Photonic Memories

In this research area, the aim is the simulation and fabrication of phase-change material on-chip photonic memories. We will propose novel architectures, with the view to develop non-volatile, sub-ns and pJ scale memory devices. 

If you are interested about this topic, contact Mr. Emanuele Gemo.



Phase-change materials (pcm) have been discovered almost 60 years ago. The seminal work of S. Ovshinsky led to an ever increasing research over this class of materials, due to the peculiar stability of different solid phases at room temperature, as well as the diverse electric and optical phase-dependent properties. Admirably, Ovshinsky has predicted many different applications, some of which are being and proposed in these days, each one pushing renovated interest in this field.

Out of the many technological applications, rewritable DVDs are the most common ones. They do exploit a thin layer of pcm which can be alternatively switched from one phase to the other where the writing laser spot delivers the appropriate power pulse, leaving a readable mark corresponding to the information bit. The reflectivity contrast between the written and non-written pcm is the key feature.
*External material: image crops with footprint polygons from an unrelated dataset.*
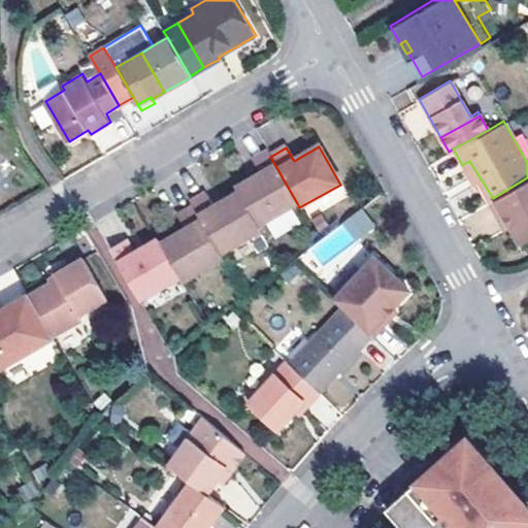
[(237,193),(256,226),(297,203),(270,157),(267,151),(251,160),(259,174),(234,189),(237,193)]
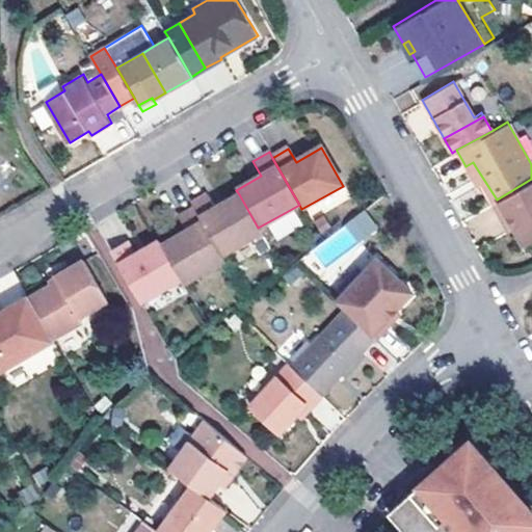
[(531,179),(497,200),(491,203),(501,217),(506,214),(513,225),(523,242),(531,236),(531,179)]
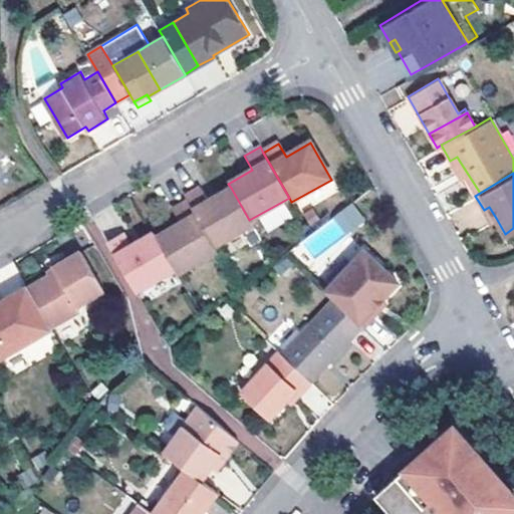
[(188,202),(214,248),(252,225),(249,220),(231,188),(209,202),(201,189),(186,198),(188,202)]
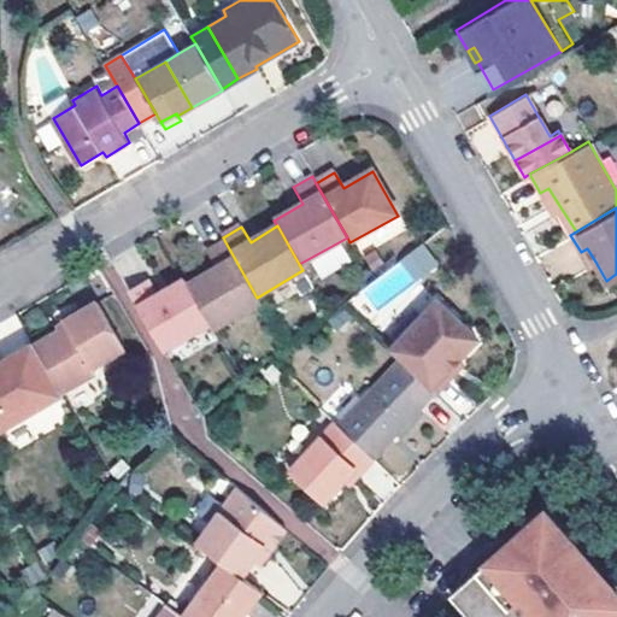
[(188,286),(211,324),(213,330),(259,303),(257,298),(225,242),(206,253),(216,270),(188,286)]
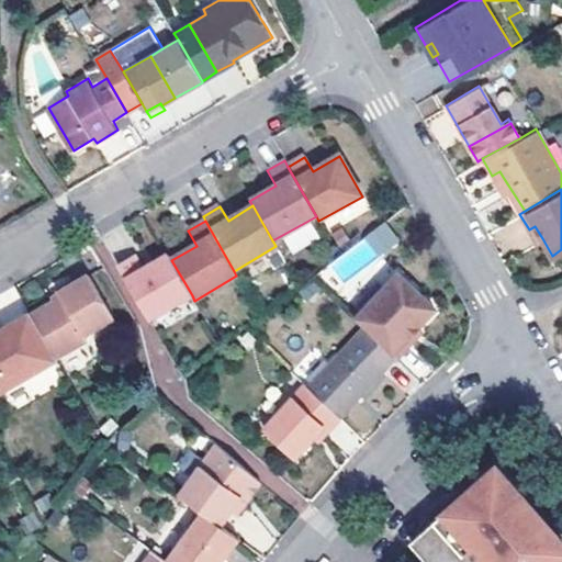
[(384,221),(363,237),(379,257),(400,240),(384,221)]
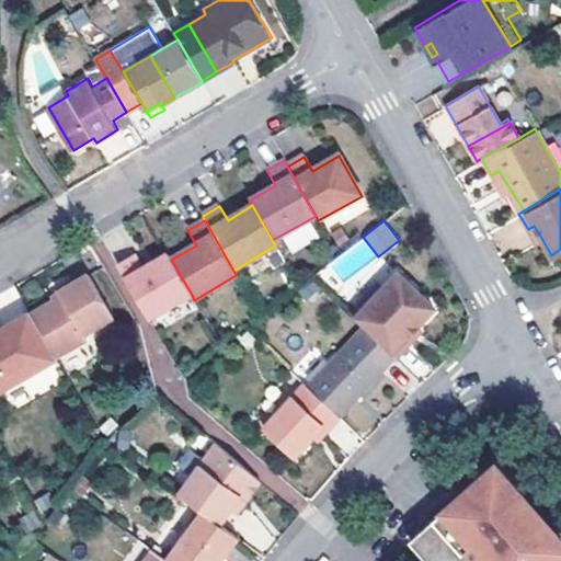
[(534,226),(528,229),(535,241),(541,238),(534,226)]
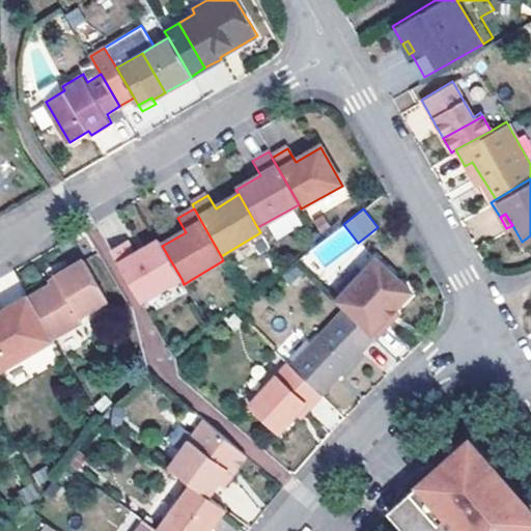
[(182,279),(162,246),(160,241),(134,256),(127,243),(112,251),(142,303),(182,279)]
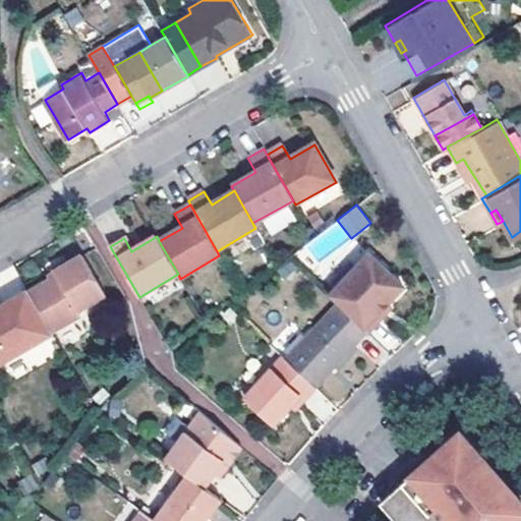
[(373,314),(385,303),(401,285),(367,254),(329,297),(337,304),(365,332),(377,320),(373,314)]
More recently, Intel and Micron Technology proposed a solid-state device which once again exploits pcms, the 3D X-Point Optane memory, which (probably!) exploits the different conductivity of pcms phases.

And research is going even beyond the estabilished von Neumann computing architecture, where processing unit and memory are distinct and separated units. For example, IBM proposed one of the first non-von Neumann computing device, where computation is performed right in memory. And once again, they rely on phase-change materials. Outstanding, but..

Can computing be faster?

One approach might be the one where light replace current. Light travel fast, way faster then charge carriers. If losses are present, they are not always linked to heat generation, which is a major drawback for nanometric components in silicon technology. And, most of all, a single waveguide can propagate multiple wavelengths at the same time, thus providing a built-in broadband channel between components. One proposed configuration, can be found in this article. It exploits light to enhance the communication speed between cpu and memory, thus downsizing the so-called von Neumann bottleneck issue. Still, it relies on electronic to optic converters: and from this point, we can talk about the role of integrated photonic memories.

Optical Cell

Phase-change photonic memory
Phase-change photonic memory. Light propagates through the waveguide, and is modulated depending on the optical cell phase. Writing requires powerful pulses to trigger the phase transition. Source: Rios et. Al, Nat. Phot. 9, 725–732 (2015)

A on-chip integrated photonic memory would totally replace the need of optic to electronic converters, so making a step towards the complete replacement of voltage signal with light signal in computing devices.
A phase-change integrated photonic memory design is rather simple to visualise: a thin layer of pcm placed (called optical cell) on top of a waveguide. Due to the evanescent field, the travelling light pulse interacts with the pcm thin layer, being partially absorbed and locally increasing the optical cell temperature.

The different extinction coefficient of the involved material phases provides a change-in-readout (modulation of the transmission) which, like the DVD reflectivity modulation, tells whether we have a state 0 or a state 1. And that’s how we read a memory level.

Writing is performed via through the same optical path, providing a powerful pulse. A single short powerful pulse, due to the absorption, push the optical cell temperature above melting temperature; after the pulse, the pcm doesn’t have enough time to recrystallise, and thus, quickly freezes in the glassy phase. This procedure is called melt-quench process. When we need to retrieve the former state, a longer, less powerful pulse, is provided, which increases the optical cell temperature above a threshold called crystallisation temperature.

Our Research

One of the main objective of our work is the study of the principles behind the photonic memory functioning.
We adopt finite element methods to calculate the propagation of the e.m. pulse through the waveguide and the resulting temperature distribution.
We are also building the most convenient method to achieve a finely resolved phase-transition model to be used in combination with the former, to track the evolution of the pcm phase as a result of the provided pulse.

Our aim is to develop a reliable tool capable to deal with all the involved elements and to produce a realistic behavioral model for each photonic memory architecture. At the same time, we’re exploring different architectures, with the goal to increase light-matter interaction and therefore allowing to increase the memory performances, in terms of power efficiency, operative maximum frequency, and modulation of signal (which is also related to how many levels a single cell can reliably hold).